Certaines de ces propositions n'ont aucune chance d'être acceptées en l'état par Bruxelles, notamment sur les règles douanières et les services financiers. Mais ne pouvons-nous pas trouver un compromis grâce aux techniques dites d'accords contingents, une procédure standard pour les accords internationaux ? Le Royaume-Uni demande, sur les douanes, des dispositions spéciales qui seraient sans conséquences dans l'immédiat, puisqu'elles dépendent de technologies encore en devenir et dont Bruxelles affirme qu'elles n'existeront jamais. De plus, l'accord peut statuer qu'un engagement en ce domaine sera sujet, au moment approprié, à un accord unanime.
Plus important encore, les propositions du gouvernement britannique montrent qu'il a écouté l'UE et a fait certaines concessions qu'il faut décoder : sur le rôle de la Cour de justice de l'Union européenne, sur la réduction de l'accès au marché des services et l'adoption de règles communes pour le commerce des biens. Mme  May a déjà payé un lourd prix politique pour cette affaire, qui a engendré onze démissions. Elle ne peut pas aller plus loin si rien ne bouge. Elle fera d'autres concessions, mais seulement si l'UE montre qu'elle est prête à négocier.
Le non-accord n'est pas une menace abstraite. Pas besoin d'avoir vu Darkest Hour (Les  Heures sombres)pour connaître l'image que les Britanniques ont d'eux-mêmes et de leur esprit " indomptable " ! La pression de Bruxelles est beaucoup plus susceptible de réveiller les fantômes de 1940 et le mot d'ordre " très bien, on y va seuls " que de les conduire à une acceptation timide de termes entièrement dictés par l'UE.
Bien sûr, les grands principes de l'UE doivent être respectés. Mais tous les accords existants avec les pays tiers impliquent des droits et obligations différenciés. De plus, il ne s'agit pas d'un pays tiers comme les autres, auquel on peut se contenter de donner le choix entre imiter le Canada ou la Norvège. Sortir doit avoir un coût ? Ce sera l'accès au marché pour les services. Avant tout, les Britanniques perdront leur place autour de la table européenne à compter du 29  mars 2019. Voilà le vrai coût du Brexit pour un pays qui y a eu tant d'influence.
L'UE est-elle prête à risquer les conséquences d'un non-accord ? Une relation trans-Manche empoisonnée. Une rupture dans l'alliance occidentale à l'heure des menaces de la Russie, de la Chine et, de plus en plus, des Etats-Unis de Trump. Une contribution -budgétaire britannique impayée. Une rupture dans les relations commerciales. Alors que l'engagement du Royaume-Uni en faveur de la défense européenne est inconditionnel, il est naïf de prétendre que cette dimension peut être isolée du reste de la relation.

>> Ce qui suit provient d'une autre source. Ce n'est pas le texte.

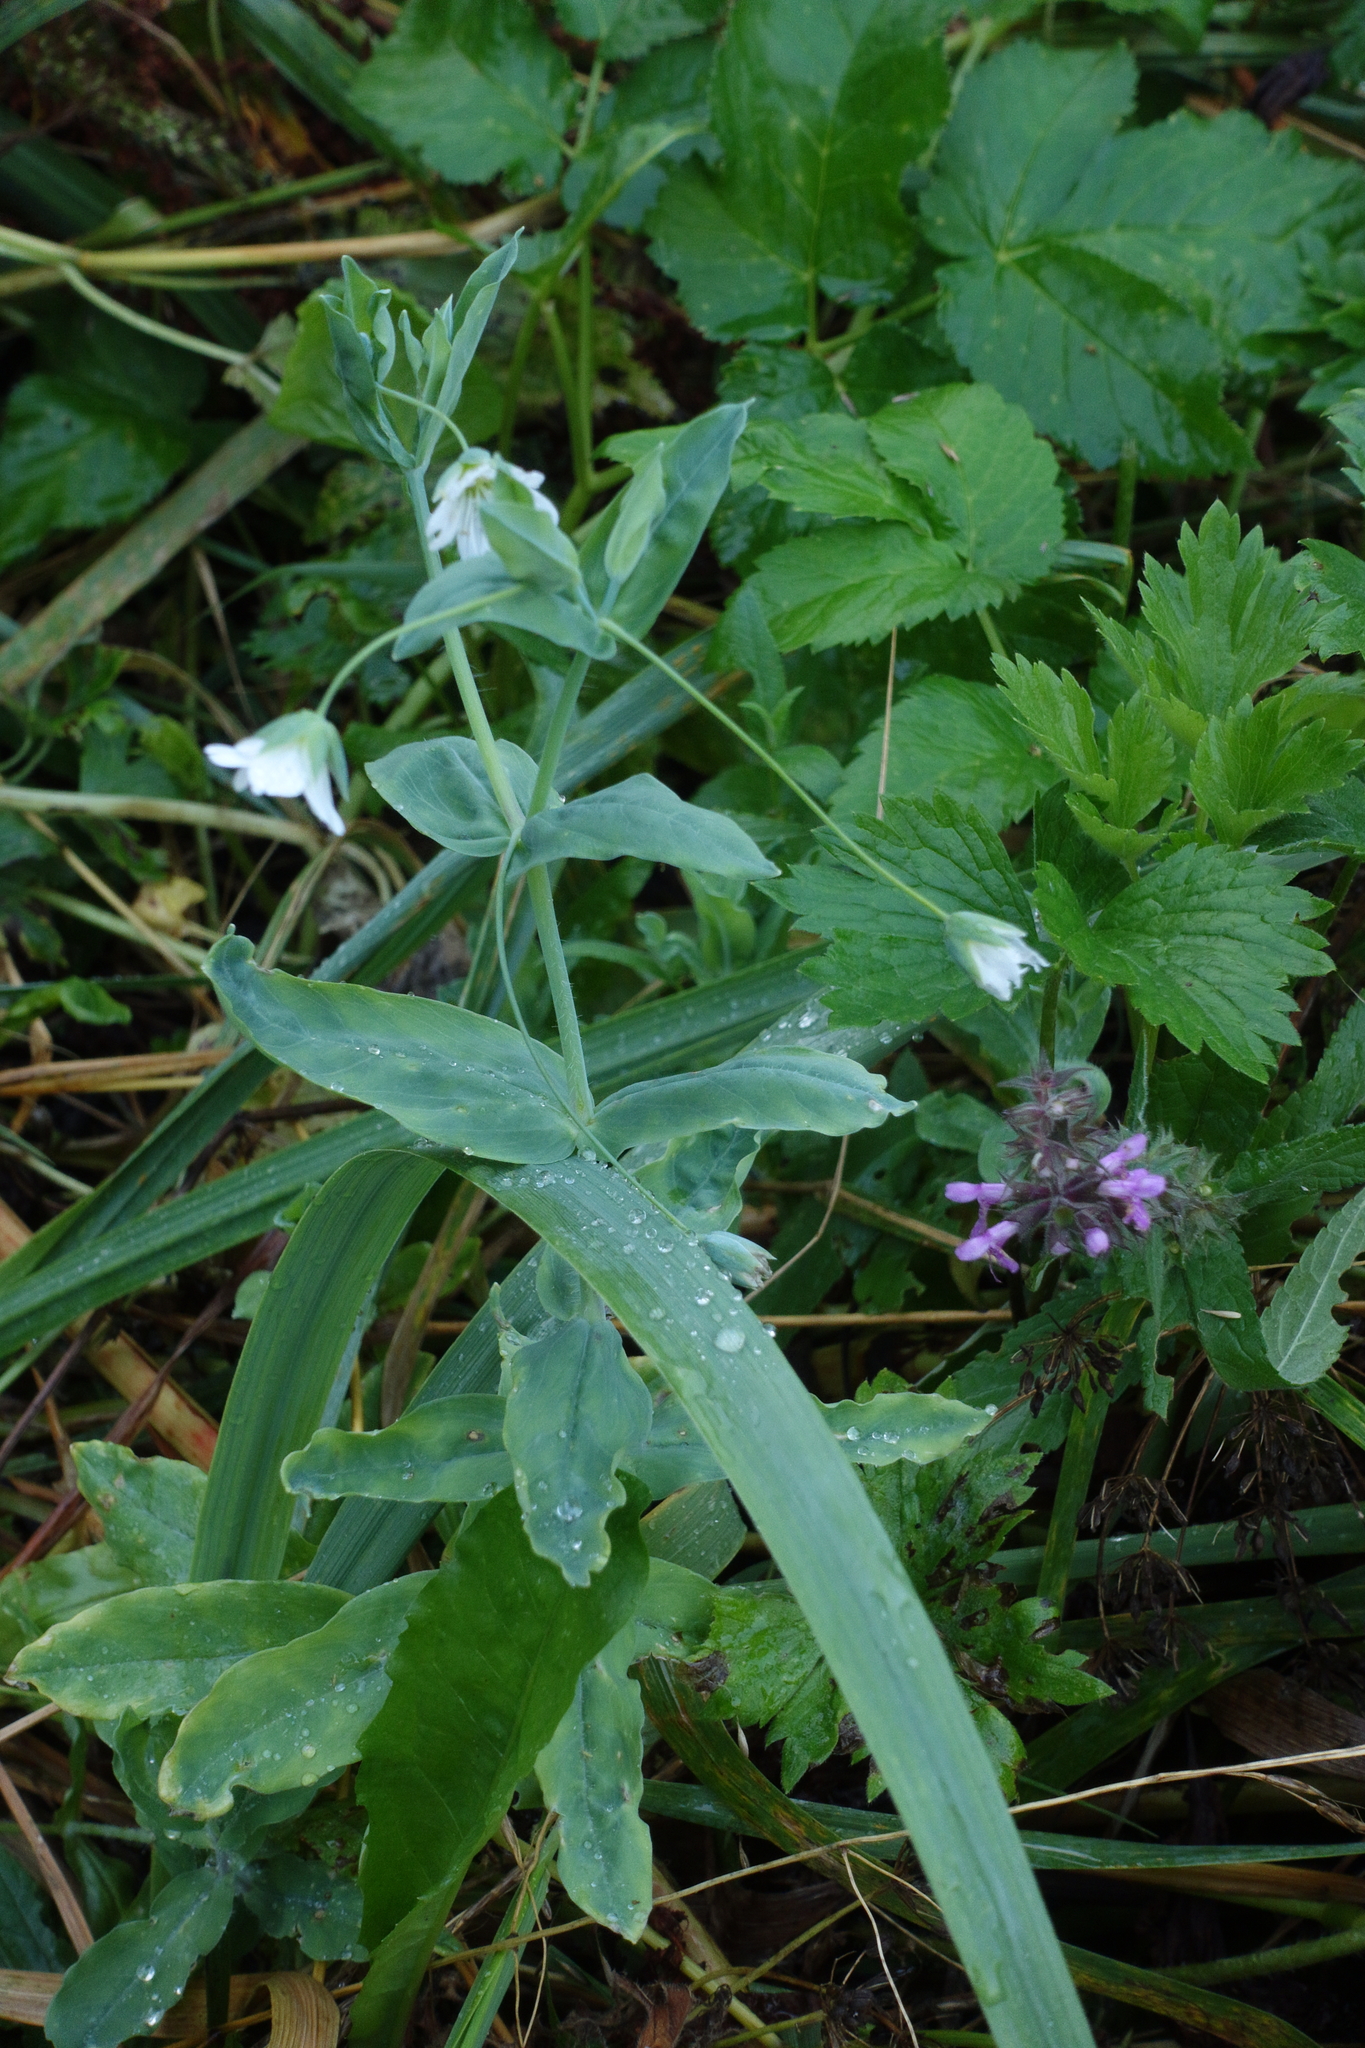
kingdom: Plantae
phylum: Tracheophyta
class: Magnoliopsida
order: Caryophyllales
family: Caryophyllaceae
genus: Cerastium
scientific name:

Il y a un autre moyen d'avancer. Tout en respectant les compé-tences de la Commission, il appartient à la France de reprendre le leadership en Europe sur le Brexit et d'expliquer le choix stratégique que l'UE doit faire. La France redevient un pays fort et confiant qui peut se permettre d'appréhender stratégiquement ses obligations dans les affaires internationales. C'est donc à notre pays d'éviter à tout prix une rupture entre le Royaume-Uni et l'UE, dans l'intérêt de tous les Européens.